--- Excerpt provided ---
Mode          | Setter Example (S)          | Getter Example (G)
--------------|-----------------------------|----------------------------------
Real Time (R) | Web service saving          | Web service getting by ref cursor
Batch (B)     | Batch loading of flat files | View

The PL/SQL procedures and view were written originally to demonstrate unit testing, and are as follows:

  • RS: Emp_WS.Save_Emps – Save a list of new employees to database, returning list of ids with Julian dates; logging errors to err$ table
  • RG: Emp_WS.Get_Dept_Emps – For given department id, return department and employee details including salary ratios, excluding employees with job ‘AD_ASST’, and returning none if global salary total < 1600, via ref cursor
  • BS: Emp_Batch.Load_Emps – Load new/updated employees from file via external table
  • BG: hr_test_view_v – View returning department and employee details including salary ratios, excluding employees with job ‘AD_ASST’, and returning none if global salary total < 1600

Each of these is unit tested, as described below, and in addition there is a driver script, api_driver.sql, that calls each of them and lists the results of logging and code timing.

I presented on Writing Clean Code in PL/SQL and SQL at the Ireland Oracle User Group Conference on 4 April 2019 in Dublin. The modules demonstrated here are written in the style recommended in the presentation where, in particular:

  • ‘functional’ code is preferred
  • object-oriented code is used only where necessary, using a package record array approach, rather than type bodies
  • record types, defaults and overloading used extensively to provide clean API interfaces

Screen Recordings on this Module

1 Overview (6 recordings – 48m)

--- Dataset records ---
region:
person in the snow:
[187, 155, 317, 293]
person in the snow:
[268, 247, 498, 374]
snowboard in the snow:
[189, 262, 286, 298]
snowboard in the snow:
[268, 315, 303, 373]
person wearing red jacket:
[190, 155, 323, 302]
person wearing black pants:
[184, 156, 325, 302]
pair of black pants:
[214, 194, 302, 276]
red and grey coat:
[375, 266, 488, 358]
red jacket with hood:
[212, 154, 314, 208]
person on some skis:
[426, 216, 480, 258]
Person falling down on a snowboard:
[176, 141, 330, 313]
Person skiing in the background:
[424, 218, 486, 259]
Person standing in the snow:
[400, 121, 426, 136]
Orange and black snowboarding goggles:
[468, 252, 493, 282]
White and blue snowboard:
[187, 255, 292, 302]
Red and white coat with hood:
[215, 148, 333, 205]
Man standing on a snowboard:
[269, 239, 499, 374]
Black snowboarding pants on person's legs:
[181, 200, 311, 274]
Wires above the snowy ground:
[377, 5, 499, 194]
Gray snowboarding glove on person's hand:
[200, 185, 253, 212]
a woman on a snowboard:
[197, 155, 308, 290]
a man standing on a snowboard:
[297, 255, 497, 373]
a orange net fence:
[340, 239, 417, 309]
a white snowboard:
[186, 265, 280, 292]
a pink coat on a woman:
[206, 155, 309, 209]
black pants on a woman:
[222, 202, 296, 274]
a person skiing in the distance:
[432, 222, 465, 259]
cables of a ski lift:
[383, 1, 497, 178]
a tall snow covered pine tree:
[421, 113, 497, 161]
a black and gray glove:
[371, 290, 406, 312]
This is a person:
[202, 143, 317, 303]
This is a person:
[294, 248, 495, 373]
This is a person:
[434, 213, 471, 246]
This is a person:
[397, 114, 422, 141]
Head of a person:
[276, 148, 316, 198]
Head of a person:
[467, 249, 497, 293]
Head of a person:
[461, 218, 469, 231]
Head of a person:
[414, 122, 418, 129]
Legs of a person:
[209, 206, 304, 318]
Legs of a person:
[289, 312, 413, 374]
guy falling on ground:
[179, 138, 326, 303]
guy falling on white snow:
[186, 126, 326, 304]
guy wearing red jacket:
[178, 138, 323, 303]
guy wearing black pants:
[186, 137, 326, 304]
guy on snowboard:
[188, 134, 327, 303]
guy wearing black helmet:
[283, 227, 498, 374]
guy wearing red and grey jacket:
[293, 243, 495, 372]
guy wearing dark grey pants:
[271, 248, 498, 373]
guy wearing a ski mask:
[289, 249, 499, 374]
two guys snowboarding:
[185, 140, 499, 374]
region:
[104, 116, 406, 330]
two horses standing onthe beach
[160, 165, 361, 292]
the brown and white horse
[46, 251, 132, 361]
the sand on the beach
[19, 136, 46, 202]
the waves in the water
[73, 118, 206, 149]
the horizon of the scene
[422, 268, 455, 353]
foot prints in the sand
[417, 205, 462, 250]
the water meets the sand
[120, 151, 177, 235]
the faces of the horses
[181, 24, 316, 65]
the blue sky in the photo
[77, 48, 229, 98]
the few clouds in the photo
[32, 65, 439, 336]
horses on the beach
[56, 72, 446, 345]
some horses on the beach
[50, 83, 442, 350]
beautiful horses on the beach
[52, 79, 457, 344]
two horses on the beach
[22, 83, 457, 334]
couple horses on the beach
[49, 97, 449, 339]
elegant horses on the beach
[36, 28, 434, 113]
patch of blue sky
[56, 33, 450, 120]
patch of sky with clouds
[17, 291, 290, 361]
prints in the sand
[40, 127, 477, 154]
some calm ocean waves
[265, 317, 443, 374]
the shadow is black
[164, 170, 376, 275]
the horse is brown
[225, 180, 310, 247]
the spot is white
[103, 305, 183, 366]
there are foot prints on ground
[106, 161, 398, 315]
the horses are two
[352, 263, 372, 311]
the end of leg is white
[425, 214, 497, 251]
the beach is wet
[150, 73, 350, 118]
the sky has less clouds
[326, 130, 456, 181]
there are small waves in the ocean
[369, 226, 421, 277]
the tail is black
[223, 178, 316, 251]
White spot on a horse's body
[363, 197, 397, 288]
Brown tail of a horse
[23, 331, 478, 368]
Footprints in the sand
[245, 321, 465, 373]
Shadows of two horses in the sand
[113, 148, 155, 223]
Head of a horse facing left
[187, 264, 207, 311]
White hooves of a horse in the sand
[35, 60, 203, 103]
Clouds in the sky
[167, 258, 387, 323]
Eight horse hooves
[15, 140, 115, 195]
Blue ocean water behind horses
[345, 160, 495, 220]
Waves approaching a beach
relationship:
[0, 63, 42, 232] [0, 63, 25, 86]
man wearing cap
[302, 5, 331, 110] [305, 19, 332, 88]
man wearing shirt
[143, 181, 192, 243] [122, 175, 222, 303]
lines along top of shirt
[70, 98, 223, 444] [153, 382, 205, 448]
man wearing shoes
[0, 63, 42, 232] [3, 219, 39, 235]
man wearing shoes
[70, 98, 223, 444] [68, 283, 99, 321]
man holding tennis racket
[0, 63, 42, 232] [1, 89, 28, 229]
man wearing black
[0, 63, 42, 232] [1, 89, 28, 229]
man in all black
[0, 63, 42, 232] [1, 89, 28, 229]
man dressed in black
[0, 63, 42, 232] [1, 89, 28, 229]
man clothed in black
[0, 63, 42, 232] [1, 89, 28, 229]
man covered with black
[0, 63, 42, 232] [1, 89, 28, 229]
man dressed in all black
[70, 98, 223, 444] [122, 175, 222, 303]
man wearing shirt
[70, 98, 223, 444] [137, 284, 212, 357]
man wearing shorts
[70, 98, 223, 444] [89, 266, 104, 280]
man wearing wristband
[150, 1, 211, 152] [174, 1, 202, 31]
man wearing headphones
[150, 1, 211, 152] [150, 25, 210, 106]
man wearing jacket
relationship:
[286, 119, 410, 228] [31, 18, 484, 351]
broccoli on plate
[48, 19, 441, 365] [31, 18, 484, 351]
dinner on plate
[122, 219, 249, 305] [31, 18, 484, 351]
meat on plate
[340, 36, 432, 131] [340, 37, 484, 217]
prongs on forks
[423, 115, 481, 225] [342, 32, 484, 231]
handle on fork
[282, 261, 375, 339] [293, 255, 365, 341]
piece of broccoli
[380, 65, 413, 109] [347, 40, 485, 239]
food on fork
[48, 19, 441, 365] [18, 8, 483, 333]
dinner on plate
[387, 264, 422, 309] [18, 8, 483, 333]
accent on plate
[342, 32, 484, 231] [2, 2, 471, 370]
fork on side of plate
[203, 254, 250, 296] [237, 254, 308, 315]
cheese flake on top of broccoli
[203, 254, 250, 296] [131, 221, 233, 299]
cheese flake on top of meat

--- What is expected ---
Answer these about the PL/SQL excerpt above:
1. Which procedure loads new or updated employees from a file, and through what does it load them?
2. What is the driver script that calls each module called?
3. At which conference was the talk on clean code given, and on what date?

--- Your response ---
1. Emp_Batch.Load_Emps, through an external table.
2. api_driver.sql
3. The Ireland Oracle User Group Conference, on 4 April 2019.